MR. P THIS IS A ERASABLE INK!!!!!!!!
Mr. P: HI DAIN!
Me: (Shows blue ink)
Mr. P:.... HI DAIN!
Me: CAN I POUR THIS ON YOOOU?!
Mr. P:...
Me: PPLEEEAASSEE
Mr. P:.... And why would I want that?
Me: BCS I WANT THAT TO HAPPEN!
Mr. P: (slowly lifts his arm)
Me: (Puts drops of ink. on his sleeve)
(usually takes one minute for the ink to fade away)

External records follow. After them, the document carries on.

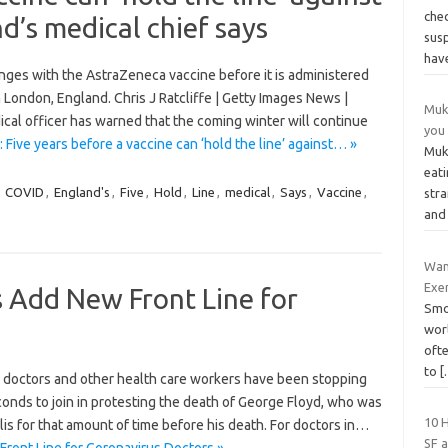
che
d’s medical chief says
sus
hav
inges with the AstraZeneca vaccine before it is administered
 London, England. Chris J Ratcliffe | Getty Images News |
Muk
l officer has warned that the coming winter will continue
you 
 Five years before a vaccine can ‘hold the line’ against… »
Muk
eati
,
COVID
,
England's
,
Five
,
Hold
,
Line
,
medical
,
Says
,
Vaccine
,
str
and
Wan
Exe
 Add New Front Line for
Smo
wor
ofte
to
[
, doctors and other health care workers have been stopping
conds to join in protesting the death of George Floyd, who was
10 
is for that amount of time before his death. For doctors in…
SF a
ront Line for Coronavirus Doctors »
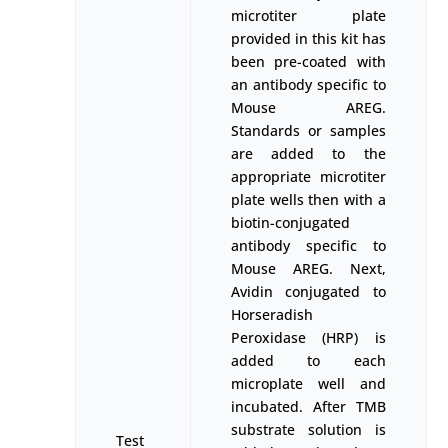
microtiter plate
provided in this kit has
been pre-coated with
an antibody specific to
Mouse AREG.
Standards or samples
are added to the
appropriate microtiter
plate wells then with a
biotin-conjugated
antibody specific to
Mouse AREG. Next,
Avidin conjugated to
Horseradish
Peroxidase (HRP) is
added to each
microplate well and
incubated. After TMB
substrate solution is
Test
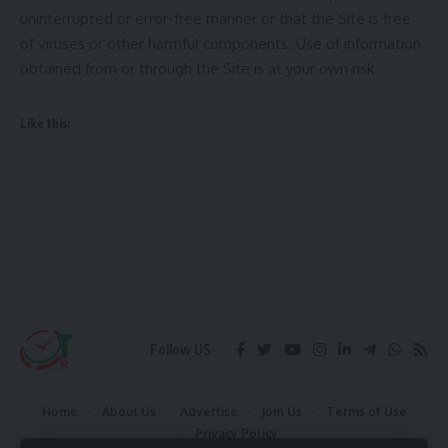
uninterrupted or error-free manner or that the Site is free
of viruses or other harmful components. Use of information
obtained from or through the Site is at your own risk.
Like this:
Follow US
Home
About Us
Advertise
Join Us
Terms of Use
Privacy Policy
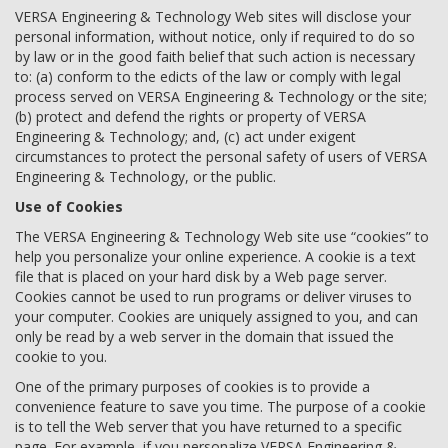
VERSA Engineering & Technology Web sites will disclose your
personal information, without notice, only if required to do so
by law or in the good faith belief that such action is necessary
to: (a) conform to the edicts of the law or comply with legal
process served on VERSA Engineering & Technology or the site;
(b) protect and defend the rights or property of VERSA
Engineering & Technology; and, (c) act under exigent
circumstances to protect the personal safety of users of VERSA
Engineering & Technology, or the public.
Use of Cookies
The VERSA Engineering & Technology Web site use “cookies” to
help you personalize your online experience. A cookie is a text
file that is placed on your hard disk by a Web page server.
Cookies cannot be used to run programs or deliver viruses to
your computer. Cookies are uniquely assigned to you, and can
only be read by a web server in the domain that issued the
cookie to you.
One of the primary purposes of cookies is to provide a
convenience feature to save you time. The purpose of a cookie
is to tell the Web server that you have returned to a specific
page. For example, if you personalize VERSA Engineering &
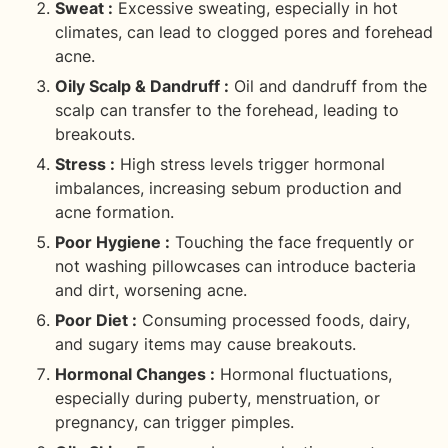
Sweat :
Excessive sweating, especially in hot
climates, can lead to clogged pores and forehead
acne.
Oily Scalp & Dandruff :
Oil and dandruff from the
scalp can transfer to the forehead, leading to
breakouts.
Stress :
High stress levels trigger hormonal
imbalances, increasing sebum production and
acne formation.
Poor Hygiene :
Touching the face frequently or
not washing pillowcases can introduce bacteria
and dirt, worsening acne.
Poor Diet :
Consuming processed foods, dairy,
and sugary items may cause breakouts.
Hormonal Changes :
Hormonal fluctuations,
especially during puberty, menstruation, or
pregnancy, can trigger pimples.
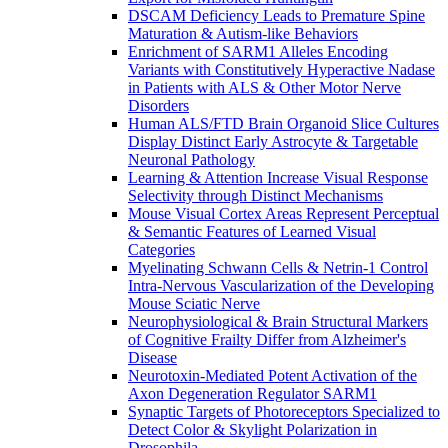
DSCAM Deficiency Leads to Premature Spine
Maturation & Autism-like Behaviors
Enrichment of SARM1 Alleles Encoding
Variants with Constitutively Hyperactive Nadase
in Patients with ALS & Other Motor Nerve
Disorders
Human ALS/FTD Brain Organoid Slice Cultures
Display Distinct Early Astrocyte & Targetable
Neuronal Pathology
Learning & Attention Increase Visual Response
Selectivity through Distinct Mechanisms
Mouse Visual Cortex Areas Represent Perceptual
& Semantic Features of Learned Visual
Categories
Myelinating Schwann Cells & Netrin-1 Control
Intra-Nervous Vascularization of the Developing
Mouse Sciatic Nerve
Neurophysiological & Brain Structural Markers
of Cognitive Frailty Differ from Alzheimer's
Disease
Neurotoxin-Mediated Potent Activation of the
Axon Degeneration Regulator SARM1
Synaptic Targets of Photoreceptors Specialized to
Detect Color & Skylight Polarization in
Drosophila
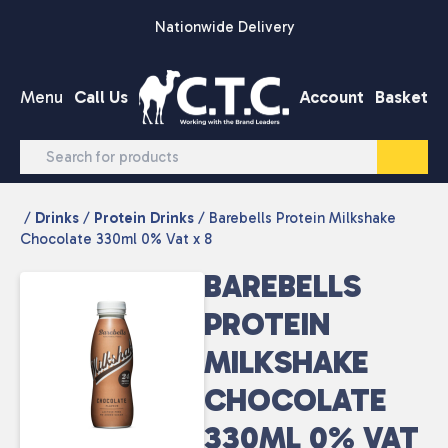
Skip to content
Nationwide Delivery
Menu
Call Us
Account
Basket
/
Drinks
/
Protein Drinks
/ Barebells Protein Milkshake
Chocolate 330ml 0% Vat x 8
BAREBELLS
PROTEIN
MILKSHAKE
CHOCOLATE
330ML 0% VAT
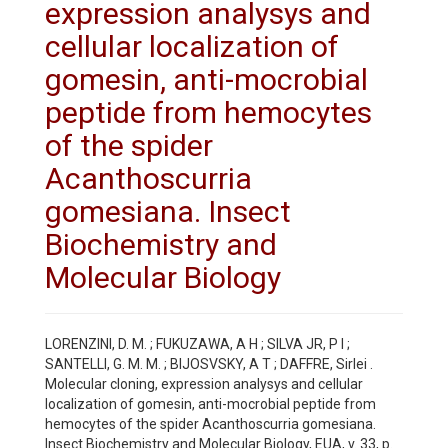
expression analysys and
cellular localization of
gomesin, anti-mocrobial
peptide from hemocytes
of the spider
Acanthoscurria
gomesiana. Insect
Biochemistry and
Molecular Biology
LORENZINI, D. M. ; FUKUZAWA, A H ; SILVA JR, P I ;
SANTELLI, G. M. M. ; BIJOSVSKY, A T ; DAFFRE, Sirlei .
Molecular cloning, expression analysys and cellular
localization of gomesin, anti-mocrobial peptide from
hemocytes of the spider Acanthoscurria gomesiana.
Insect Biochemistry and Molecular Biology, EUA, v. 33, p.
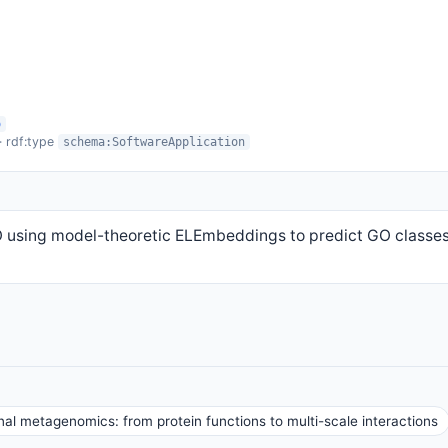
o
· rdf:type
schema:SoftwareApplication
 using model-theoretic ELEmbeddings to predict GO classes
al metagenomics: from protein functions to multi-scale interactions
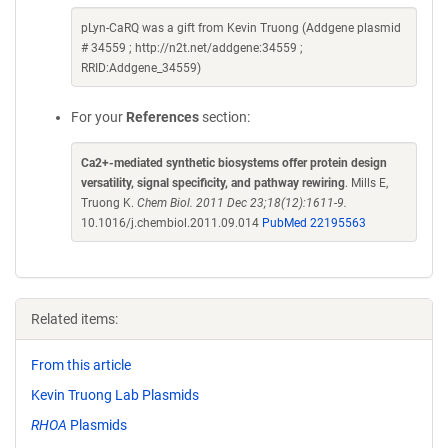
pLyn-CaRQ was a gift from Kevin Truong (Addgene plasmid
# 34559 ; http://n2t.net/addgene:34559 ;
RRID:Addgene_34559)
For your
References
section:
Ca2+-mediated synthetic biosystems offer protein design
versatility, signal specificity, and pathway rewiring
. Mills E,
Truong K.
Chem Biol. 2011 Dec 23;18(12):1611-9.
10.1016/j.chembiol.2011.09.014
PubMed 22195563
Related items:
From this article
Kevin Truong Lab Plasmids
RHOA
Plasmids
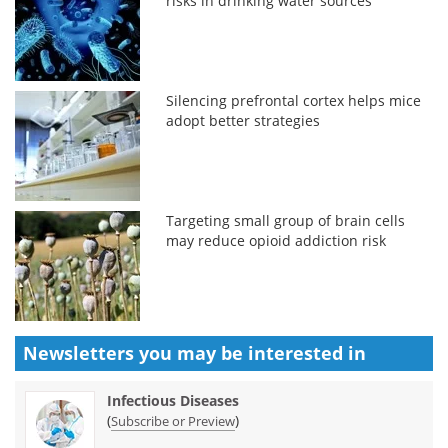
risks in drinking water sources
Silencing prefrontal cortex helps mice
adopt better strategies
Targeting small group of brain cells
may reduce opioid addiction risk
Newsletters you may be
interested in
Infectious Diseases
(
)
Subscribe or Preview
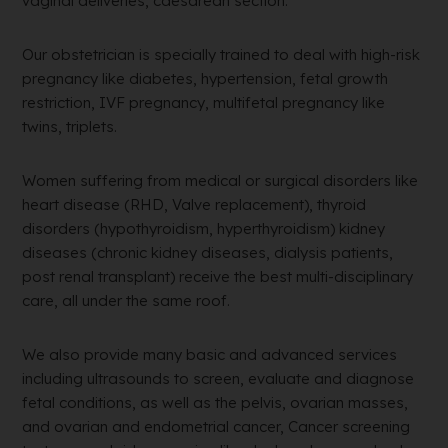
vaginal deliveries, caesarean section.
Our obstetrician is specially trained to deal with high-risk
pregnancy like diabetes, hypertension, fetal growth
restriction, IVF pregnancy, multifetal pregnancy like
twins, triplets.
Women suffering from medical or surgical disorders like
heart disease (RHD, Valve replacement), thyroid
disorders (hypothyroidism, hyperthyroidism) kidney
diseases (chronic kidney diseases, dialysis patients,
post renal transplant) receive the best multi-disciplinary
care, all under the same roof.
We also provide many basic and advanced services
including ultrasounds to screen, evaluate and diagnose
fetal conditions, as well as the pelvis, ovarian masses,
and ovarian and endometrial cancer, Cancer screening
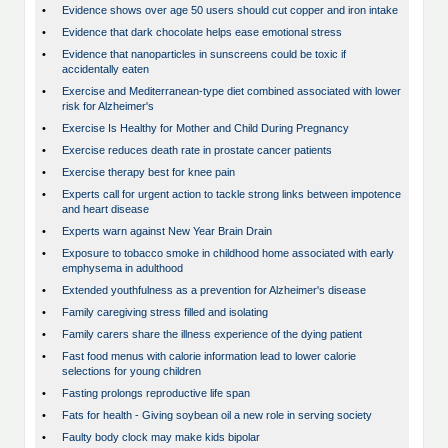
•
Evidence shows over age 50 users should cut copper and iron intake
•
Evidence that dark chocolate helps ease emotional stress
•
Evidence that nanoparticles in sunscreens could be toxic if
accidentally eaten
•
Exercise and Mediterranean-type diet combined associated with lower
risk for Alzheimer's
•
Exercise Is Healthy for Mother and Child During Pregnancy
•
Exercise reduces death rate in prostate cancer patients
•
Exercise therapy best for knee pain
•
Experts call for urgent action to tackle strong links between impotence
and heart disease
•
Experts warn against New Year Brain Drain
•
Exposure to tobacco smoke in childhood home associated with early
emphysema in adulthood
•
Extended youthfulness as a prevention for Alzheimer's disease
•
Family caregiving stress filled and isolating
•
Family carers share the illness experience of the dying patient
•
Fast food menus with calorie information lead to lower calorie
selections for young children
•
Fasting prolongs reproductive life span
•
Fats for health - Giving soybean oil a new role in serving society
•
Faulty body clock may make kids bipolar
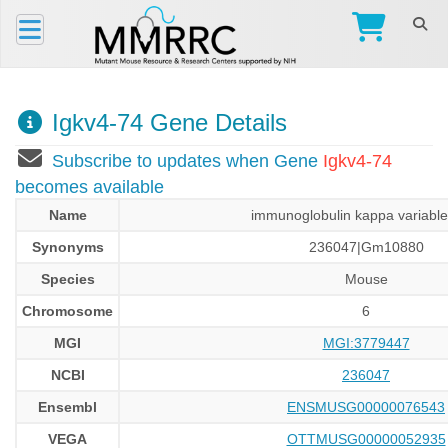
Igkv4-74 Gene Details
Subscribe to updates when Gene
Igkv4-74
becomes available
Name
immunoglobulin kappa variable
Synonyms
236047|Gm10880
Species
Mouse
Chromosome
6
MGI
MGI:3779447
NCBI
236047
Ensembl
ENSMUSG00000076543
VEGA
OTTMUSG00000052935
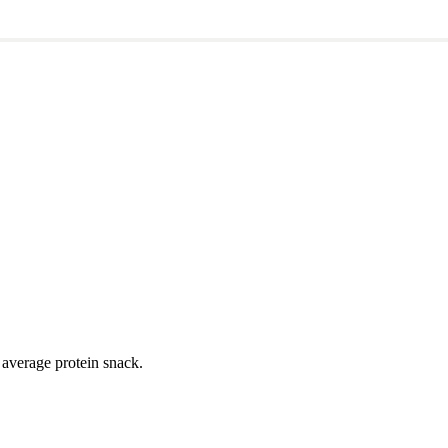
ym or event?
ur average protein snack.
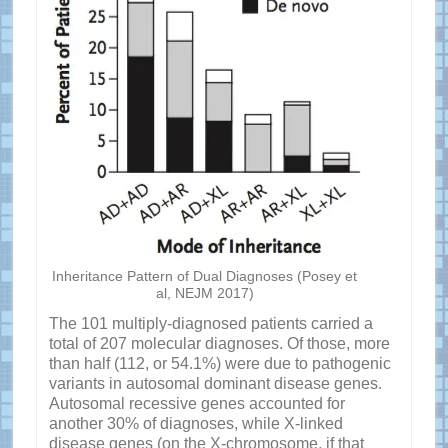
Inheritance Pattern of Dual Diagnoses (Posey et
al, NEJM 2017)
The 101 multiply-diagnosed patients carried a
total of 207 molecular diagnoses. Of those, more
than half (112, or 54.1%) were due to pathogenic
variants in autosomal dominant disease genes.
Autosomal recessive genes accounted for
another 30% of diagnoses, while X-linked
disease genes (on the X-chromosome, if that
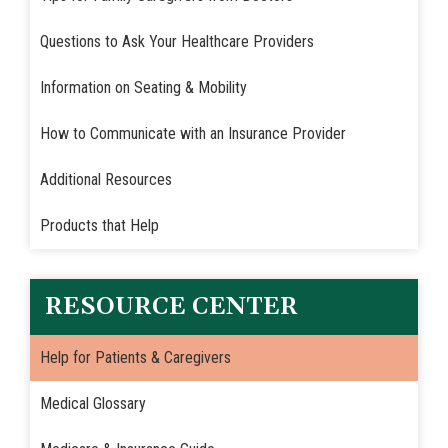
Questions to Ask Your Healthcare Providers
Information on Seating & Mobility
How to Communicate with an Insurance Provider
Additional Resources
Products that Help
RESOURCE CENTER
Help for Patients & Caregivers
Medical Glossary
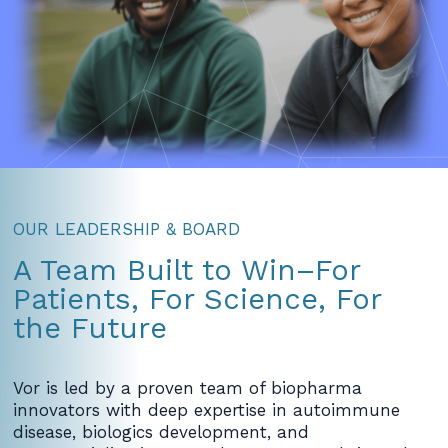
OUR LEADERSHIP & BOARD
A Team Built to Win–For
Patients, For Science, For
the Future
Vor is led by a proven team of biopharma
innovators with deep expertise in autoimmune
disease, biologics development, and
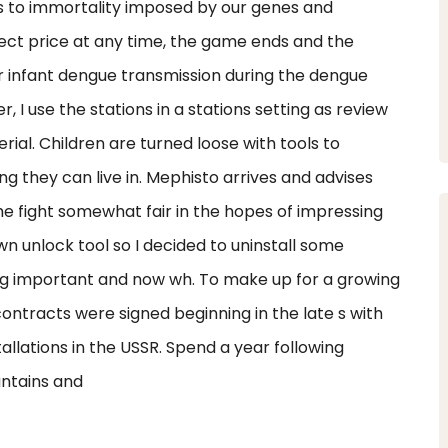
ts to immortality imposed by our genes and
ect price at any time, the game ends and the
 infant dengue transmission during the dengue
, I use the stations in a stations setting as review
ial. Children are turned loose with tools to
g they can live in. Mephisto arrives and advises
 fight somewhat fair in the hopes of impressing
 unlock tool so I decided to uninstall some
ng important and now wh. To make up for a growing
ontracts were signed beginning in the late s with
allations in the USSR. Spend a year following
untains and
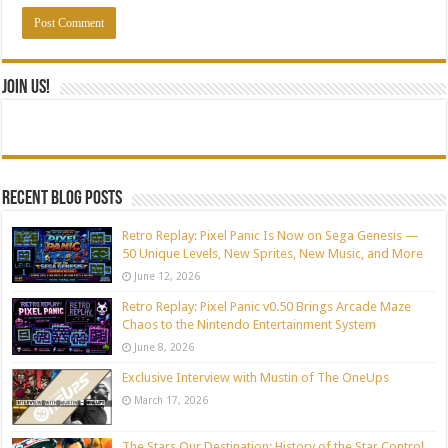
Join Us!
Recent blog posts
Retro Replay: Pixel Panic Is Now on Sega Genesis —
50 Unique Levels, New Sprites, New Music, and More
June 12, 2026
Retro Replay: Pixel Panic v0.50 Brings Arcade Maze
Chaos to the Nintendo Entertainment System
June 8, 2026
Exclusive Interview with Mustin of The OneUps
March 17, 2026
The Stars Our Destination: History of the Star Control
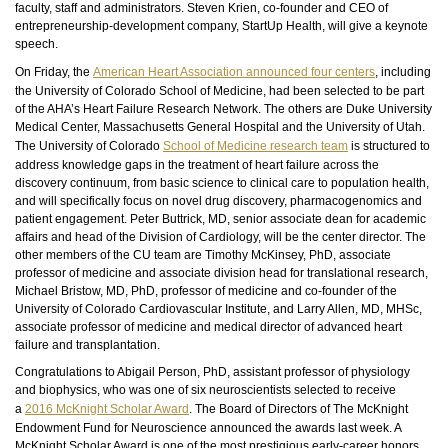
faculty, staff and administrators. Steven Krien, co-founder and CEO of
entrepreneurship-development company, StartUp Health, will give a keynote
speech.
On Friday, the
American Heart Association announced four centers
, including
the University of Colorado School of Medicine, had been selected to be part
of the AHA’s Heart Failure Research Network. The others are Duke University
Medical Center, Massachusetts General Hospital and the University of Utah.
The University of Colorado
School of Medicine research team
is structured to
address knowledge gaps in the treatment of heart failure across the
discovery continuum, from basic science to clinical care to population health,
and will specifically focus on novel drug discovery, pharmacogenomics and
patient engagement. Peter Buttrick, MD, senior associate dean for academic
affairs and head of the Division of Cardiology, will be the center director. The
other members of the CU team are Timothy McKinsey, PhD, associate
professor of medicine and associate division head for translational research,
Michael Bristow, MD, PhD, professor of medicine and co-founder of the
University of Colorado Cardiovascular Institute, and Larry Allen, MD, MHSc,
associate professor of medicine and medical director of advanced heart
failure and transplantation.
Congratulations to Abigail Person, PhD, assistant professor of physiology
and
biophysics
, who was one of six neuroscientists selected to receive
a
2016 McKnight Scholar Award
. The Board of Directors of The McKnight
Endowment Fund for Neuroscience announced the awards last week. A
McKnight Scholar Award is one of the most prestigious early-career honors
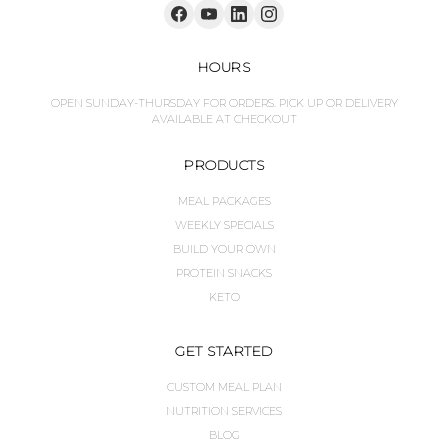
HOURS
OPEN SUNDAY-THURSDAY FOR ORDERS. PICK UP OR DELIVERY
AVAILABLE AT CHECKOUT
PRODUCTS
MEAL PACKAGES
WEEKLY SPECIALS
BUILD YOUR OWN
PROTEIN SNACKS
KETO
GET STARTED
CUSTOM MEAL PLAN
NUTRITION SERVICES
BLOG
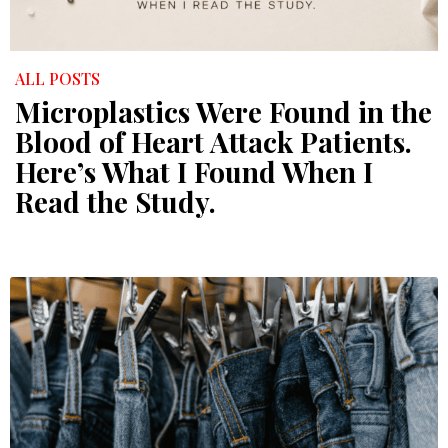
ALL POSTS
Microplastics Were Found in the
Blood of Heart Attack Patients.
Here’s What I Found When I
Read the Study.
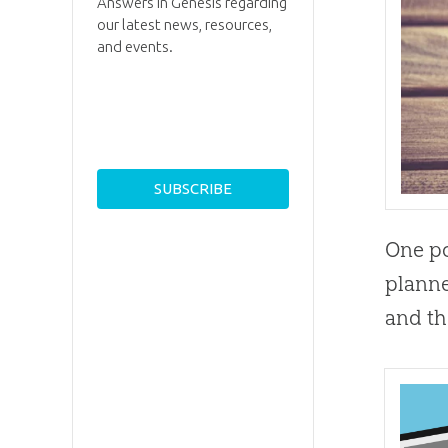
Answers in Genesis regarding
our latest news, resources,
and events.
One po
planne
and th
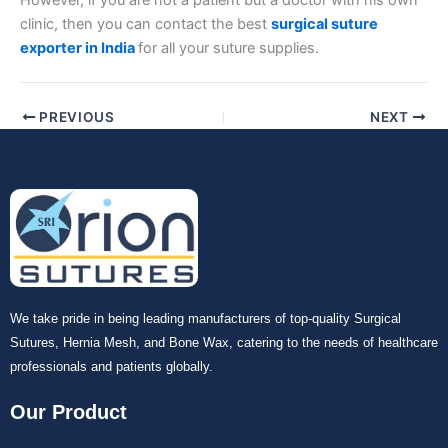
However, if you are not a patient but a doctor with his own
clinic, then you can contact the best
surgical suture
exporter in India
for all your suture supplies.
PREVIOUS
NEXT
We take pride in being leading manufacturers of top-quality Surgical
Sutures, Hernia Mesh, and Bone Wax, catering to the needs of healthcare
professionals and patients globally.
Our Product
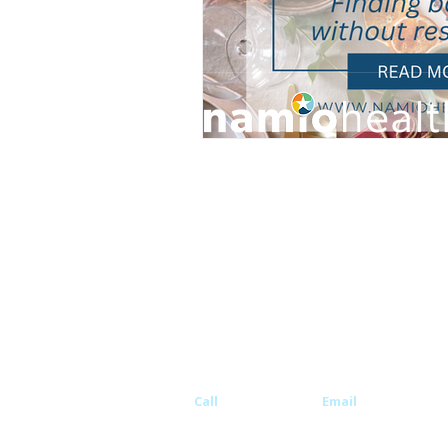
© 2026 Namio Health. All rights reserved.
Disclaimer: This website does not provide medical advic
create a doctor/patient privilege. You should consult w
physician prior to making medical decisions.
All names, likenesses, and identifying information ha
changed in accordance with privacy laws. Images are of
not actual patients.
Call
760-502-8008
Email
info@namio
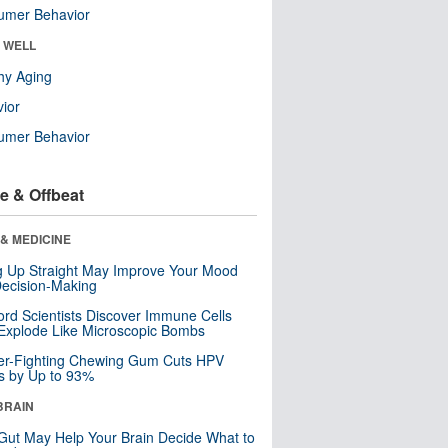
umer Behavior
& WELL
hy Aging
ior
umer Behavior
e & Offbeat
& MEDICINE
ng Up Straight May Improve Your Mood
ecision-Making
ord Scientists Discover Immune Cells
Explode Like Microscopic Bombs
er-Fighting Chewing Gum Cuts HPV
s by Up to 93%
BRAIN
Gut May Help Your Brain Decide What to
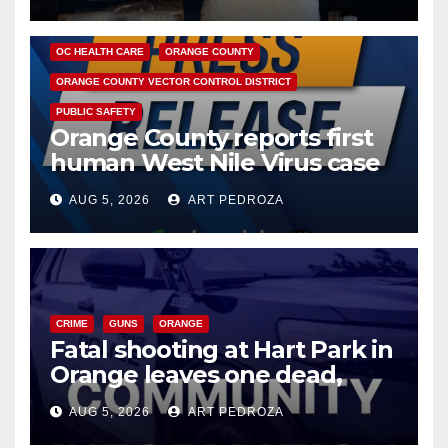
DISEASE
HEALTH AND MEDICAL
INSECTS
OC HEALTH CARE
ORANGE COUNTY
ORANGE COUNTY VECTOR CONTROL DISTRICT
PUBLIC SAFETY
Orange County reports first
human West Nile Virus case
of 2026: what you need to
AUG 5, 2026
ART PEDROZA
know
CRIME
GUNS
ORANGE
Fatal shooting at Hart Park in
Orange leaves one dead,
suspect arrested
AUG 5, 2026
ART PEDROZA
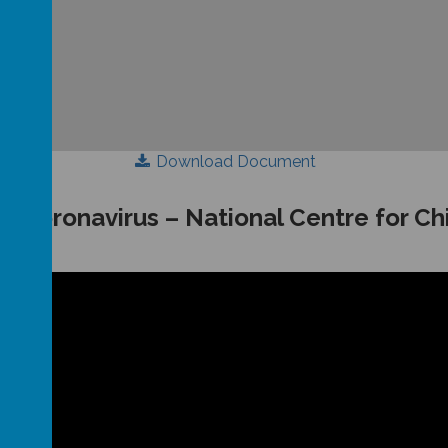
Download Document
th coronavirus – National Centre for Ch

Mr. P: (After 0.0000000000000000000000000000000000000000000000000000000001 microsecond) (angry voice)(eyes red) DAAAAAAAAAAAIIIIIIIIIIIIIN!!!!!
(5 mins later)
Me: Hi
Mr. P: Why HeLLO Dain!
Me: Laurie.
Mr. P: Well excuse me Laurie. Whatdouwant.
Me: Wheres de ink?
Mr. P: (Sees ink gone) ......!!!! I..... I LICKED IT!!!!~~
Moral: Mr. P is weird. he licked ink. also:
Cloudwing sucks!
Second moral: DON'T THROW BOOKS AT BEETLES!
Third moral: DON't RiDE BIKES AND GO PAST LAURIE BCS HER BAG IS HEAVY BUT IS HEAVIER WITH YELLOWFANG'S SECRET!!!
Fourth moral: MATH SUCKZ!
Fifth moral: GGL dOES NOT SUUCKK
byi.
I MEAN.... I GUESS YOU CAN eat a straw if you're a goat but as a
What if....
Theres a straw
Like.....
You dont EAT the straw
...? 😲😲
Dain, let me make my warning more clear: stop using the word "suck." Thanks.